Le Gène Sexy

Entre frères nous savions qui de nous avait reçu le gène sexy, et je peux affirmer sans mentir que ce n’était pas moi. Un été Xavier, Marc et moi partagions un appartement de vacances près de la plage sur la côte Atlantique. Ce mois fut rempli de sport, de siestes et d’autres trucs de mecs, mais il resta relativement frugal en termes de rencontres féminines… sauf une seule fois, à la discothèque du coin.

Nous sommes sur la piste de danse depuis un certain temps, discutant et profitant de nos boissons au rythme de ‘house music’ branchée. Je m’absente aux toilettes pendant que Xavier va chercher une autre tournée. À notre retour Marc est courtisé par deux filles qui se disputent son attention. Xavier et moi échangeons un sourire en coin et dégustons notre champagne à distance pendant que Marc échange ses coordonnées avec ses nouvelles groupies. Puis Xavier lui tend un verre et ironise : « Tu es impossible. On ne peut pas te laisser seul cinq minutes ! » L’effet du gène sexy sur les femmes est aussi rapide que redoutable.

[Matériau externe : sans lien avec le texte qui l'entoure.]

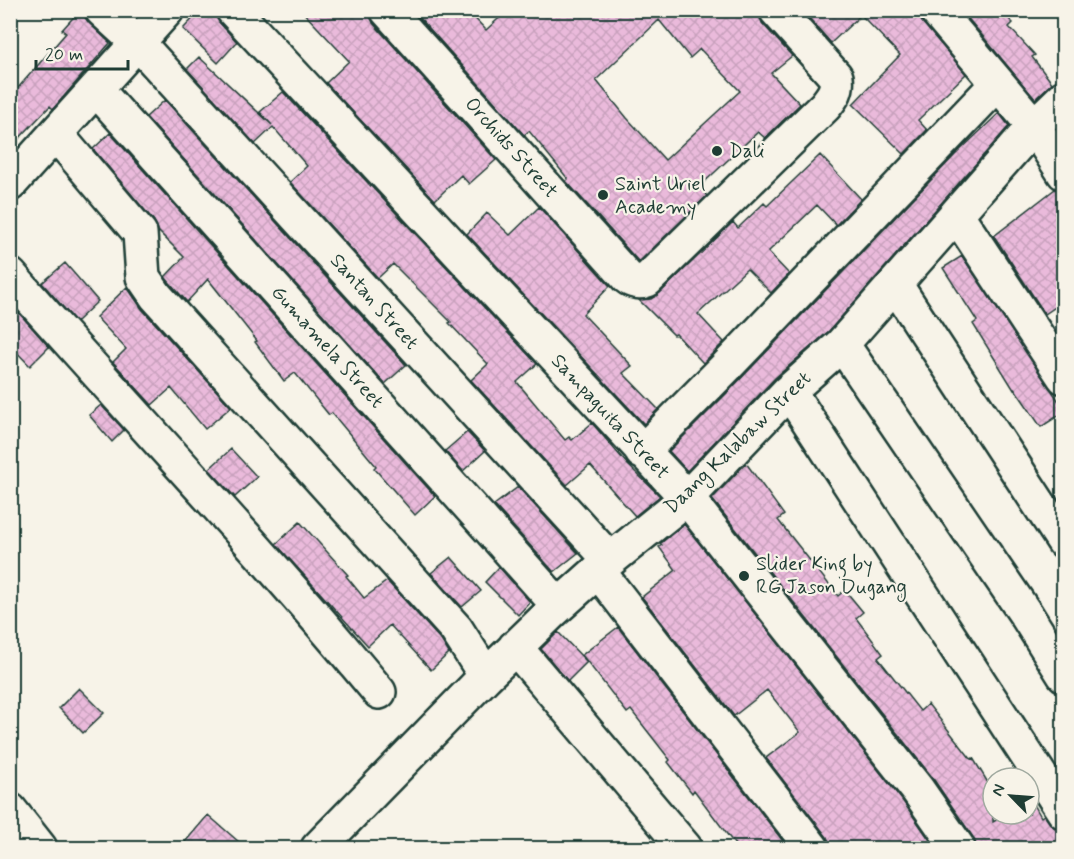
<svg xmlns="http://www.w3.org/2000/svg" width="1074" height="859" font-family="Mynerve,sans-serif">
<style>
.building{fill:url(#building-cross-hatch);stroke:#1f3d34;stroke-width:1.5;fill-rule:evenodd}
.lines{fill:none;stroke-linecap:round;stroke-linejoin:round}
.minor-casing{stroke:#1f3d34;stroke-width:38}
.minor{stroke:#f7f3e8;stroke-width:33}
.poi-dot{fill:#1f3d34;stroke:#f7f3e8;stroke-width:2}
.labels{text-anchor:middle;dominant-baseline:central;stroke-width:4.5;stroke-linejoin:round;paint-order:stroke}
.street-label{font-size:20px;fill:#1f3d34;stroke:#f7f3e8}
.poi-label{font-size:20px;fill:#1f3d34;stroke:#f7f3e8;text-anchor:start}
</style>
<defs>
<pattern id="building-cross-hatch" width="8" height="8" patternUnits="userSpaceOnUse" patternTransform="scale(1.5)"><rect width="8" height="8" fill="#eabadb"/><path d="M0 0l8 8M0 8l8-8" fill="none" stroke="#c8a1bd"/></pattern>
</defs>
<rect width="100%" height="100%" fill="#f7f3e8"/>
<filter id="ink" filterUnits="userSpaceOnUse"><feTurbulence type="fractalNoise" baseFrequency=".0167" numOctaves="2"/><feDisplacementMap in="SourceGraphic" scale="12" xChannelSelector="R" yChannelSelector="G"/><feConvolveMatrix kernelMatrix="1 2 1 2 8 2 1 2 1" color-interpolation-filters="sRGB"/></filter>
<g filter="url(#ink)">
<!-- building -->
<path class="building" d="M80 10H84V16L89 23 110 43 53 109 50 106 10 148V97L66 33 62 30Z
M201 10H215L219 22 237 42 218 63 183 29Z
M301 10H369L373 23 496 160 469 184 461 175 435 200 326 83 349 61Z
M413 10H467L486 30 508 10H758L762 23 792 56 771 73 800 104 765 138 758 132 699 187 707 196 639 262 566 181 568 179 529 131 524 135ZM659 20 690 58 700 49 740 91 665 160 627 118 596 80Z
M802 10H918L922 22 966 74 918 120 927 130 904 154 853 104 900 55 861 15 831 43Z
M961 10H1000L1013 23 1009 27 1035 55 1032 57 1052 83 1035 99Z
M199 57 272 125 260 112 283 92 537 364 517 382 565 440 569 437 572 440 592 423 628 465 660 496 635 516 590 465 567 485 471 380 488 364 449 323 451 322 393 264 378 278 290 182 307 166 273 127 255 144 187 69Z
M165 100 406 365 385 384 146 117Z
M999 113 1009 126 829 331 775 378 687 471 669 451 729 391 955 155Z
M110 133 435 496 415 515 374 468 376 466 332 413 329 415 295 373 284 381 255 342 257 341 208 279 187 302 171 284 165 277 184 257 159 232 154 221 93 149Z
M820 155 861 199 836 225 817 205 768 252 789 274 771 293 747 269 698 314 724 342 703 363 676 334 674 335 639 300 651 299 660 293 733 222 738 228 764 203 767 206Z
M1055 189 1064 192V301L1045 314 994 236Z
M539 207 610 286 583 314 632 366 623 373 658 409 644 424 467 234 487 213 510 235Z
M962 256 1064 409V412L1041 427 1015 389 1014 390 973 324 977 321 943 268Z
M65 263 98 301 76 322 42 283Z
M127 287 142 309 231 407 205 429 171 388 152 405 113 362 126 349 96 317Z
M19 313 49 347 30 366 10 345V320Z
M101 405 124 430 112 442 89 415Z
M467 432 485 451 463 471 445 451Z
M231 449 257 477 235 497 209 469Z
M746 463 784 515 778 520 838 596 845 590 863 612 856 618 883 654 878 658 920 711 928 704 971 759 973 758 993 791V822L1007 814H1029L1031 799 1041 817 1044 815 1055 828 1064 830V849H976L973 837 932 777 712 499Z
M518 487 578 553 554 572 494 505Z
M300 522 348 575 346 576 364 598 387 581 441 640 449 653 431 670 390 625 368 646 276 544Z
M684 524 902 800 936 849H830L827 837 766 758 800 732 767 690 734 716 642 597 676 570 659 547 662 545 660 544Z
M451 557 481 591 462 607 431 573Z
M499 567 530 602 518 615 485 582Z
M618 627 789 849H738L694 790 692 793 668 762 670 760 631 710 627 713 582 655Z
M558 632 587 662 568 681 541 649Z
M79 688 104 713 83 733 59 708Z
M208 815 247 849H179Z"/>
<g class="lines">
<!-- minor casing -->
<g class="minor-casing">
<path id="minor" d="M102 10 139 44 610 560
M233 10 687 498 917 789 958 848
M387 10 627 277C633 282 640 283 647 280L825 106C833 96 838 90 836 77L776 10
M936 10 1034 126 1064 173
M96 89 558 605
M56 134 140 233 143 277 156 296 456 629 486 676
M10 184 167 10
M957 215 1064 377
M10 275C133 415 261 549 379 692
M895 284 1064 542
M842 344 1027 616 1064 675
M789 391 1064 812
M642 452 727 366 997 84
M599 572 812 848
M515 647 685 848
M10 810 40 848
M318 848 486 676 553 611 610 560 687 498 789 391 842 344 1034 126 1064 97"/>
</g>
<!-- minor -->
<use href="#minor" class="minor"/>
</g>
</g>
<!-- markers -->
<g class="poi-dot">
<circle cx="717" cy="151" r="6"/>
<circle cx="603" cy="195" r="6"/>
<circle cx="744" cy="576" r="6"/>
</g>
<g class="labels">
<!-- street labels -->
<g class="street-label">
<text transform="translate(511 148) rotate(48)">Orchids Street</text>
<text transform="translate(374 302) rotate(48)">Santan Street</text>
<text transform="translate(327 347) rotate(48)">Gumamela Street</text>
<text transform="translate(610 417) rotate(47)">Sampaguita Street</text>
<text transform="translate(738 443) rotate(-44)">Daang Kalabaw Street</text>
</g>
<!-- poi labels -->
<g class="poi-label">
<text x="729" y="151">Dali</text>
<text x="615" y="184">Saint Uriel<tspan x="615" dy="23">Academy</tspan></text>
<text x="756" y="564">Slider King by<tspan x="756" dy="23">RG Jason Dugang</tspan></text>
</g>
</g>
<!-- margin -->
<rect width="1074" height="859" fill="none" stroke="#f7f3e8" stroke-width="36"/>
<rect x="18" y="18" width="1038" height="823" fill="none" stroke="#1f3d34" stroke-width="2" filter="url(#ink)"/>
<!-- north arrow -->
<g transform="translate(1011 796) rotate(295)"><circle r="28" fill="#f7f3e8" stroke="#a1aaa0" stroke-width="1.5"/>
<path d="M0-4.5L10 22L0 15L-10 22Z" fill="#1f3d34"/>
<text y="-9" font-size="16" font-weight="bold" text-anchor="middle" fill="#1f3d34">N</text>
</g>
<!-- scale -->
<path d="M36 60v9h92v-9" fill="none" stroke="#1f3d34" stroke-width="3"/>
<text x="45" y="60" font-size="18" fill="#1f3d34" stroke="#f7f3e8" stroke-width="4.5" paint-order="stroke">20 m</text>
</svg>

Le lendemain, nous sommes tous les trois relax à la plage à perfectionner notre bronzage vêtus de slips de bain moulants noirs, ô combien flatteurs. Un livre de Stephen King à la main, mon esprit est englouti dans l’univers de « Misery ». Alors que l’infirmière psychopathe Annie Wilkes lève sa hache au-dessus de la cheville de son écrivain préféré, j’entends une voix féminine : « Est-ce que quelqu’un pourrait me mettre de la crème sur le dos, s’il vous plaît ? » Je relève la tête. Une fille en bikini sortie tout droit de l’encart central de Playboy se tient à quelques pas, un tube d’écran solaire à la main. Bien évidemment elle a les yeux sur Xavier et Marc : mes frères ont quelques années de plus que moi et tous deux disposent de corps d’athlètes avec de larges épaules, des pectoraux sculptés et des abdos en tablettes de chocolat. Moi, en revanche, je suis un maigre rat de bibliothèque qui a souvent des difficultés pour dévisser le couvercle d’un pot de confiture. Je me tourne sur le côté, attendant que Marc ou Xavier se porte volontaire pour la corvée. Rien ne bouge. Je me racle la gorge bruyamment dans leur direction. Toujours rien. Je regarde la fille et dis : « Bien sûr, pas de problème ! » C’est seulement à cet instant qu’elle me remarque. Elle hésite pendant quelques secondes avant d’acquiescer en poussant un soupir déçu. Mon cœur de 16 ans bat à pleine vitesse comme je prends mon temps pour appliquer la crème onctueuse sur la peau soyeuse de la pin-up. Un slip de bain moulant est la pire des choses à porter dans de telles circonstances mais la mode des shorts de surf au style Californien ne déferlera sur ces rivages que dans 10 ans. Une fois mon devoir soigneusement accompli, je retourne à ma serviette, prends mon bouquin et replonge dans la maison sinistre au fin fond du Colorado enneigé où Annie Wilkes fatigue à tenir cette hache en l’air depuis cinq minutes. Une bonne heure plus tard, Xavier puis Marc se réveillent de leur sieste synchronisée. « Les gars, vous ne devinerez jamais ce qui s’est passé pendant votre sieston… » Je ne suis pas sûr qu’ils m’ont jamais cru.

Peut-être que mes frères ont hérité du gène sexy, mais j’ai eu la chance d’éviter le gène de la sieste.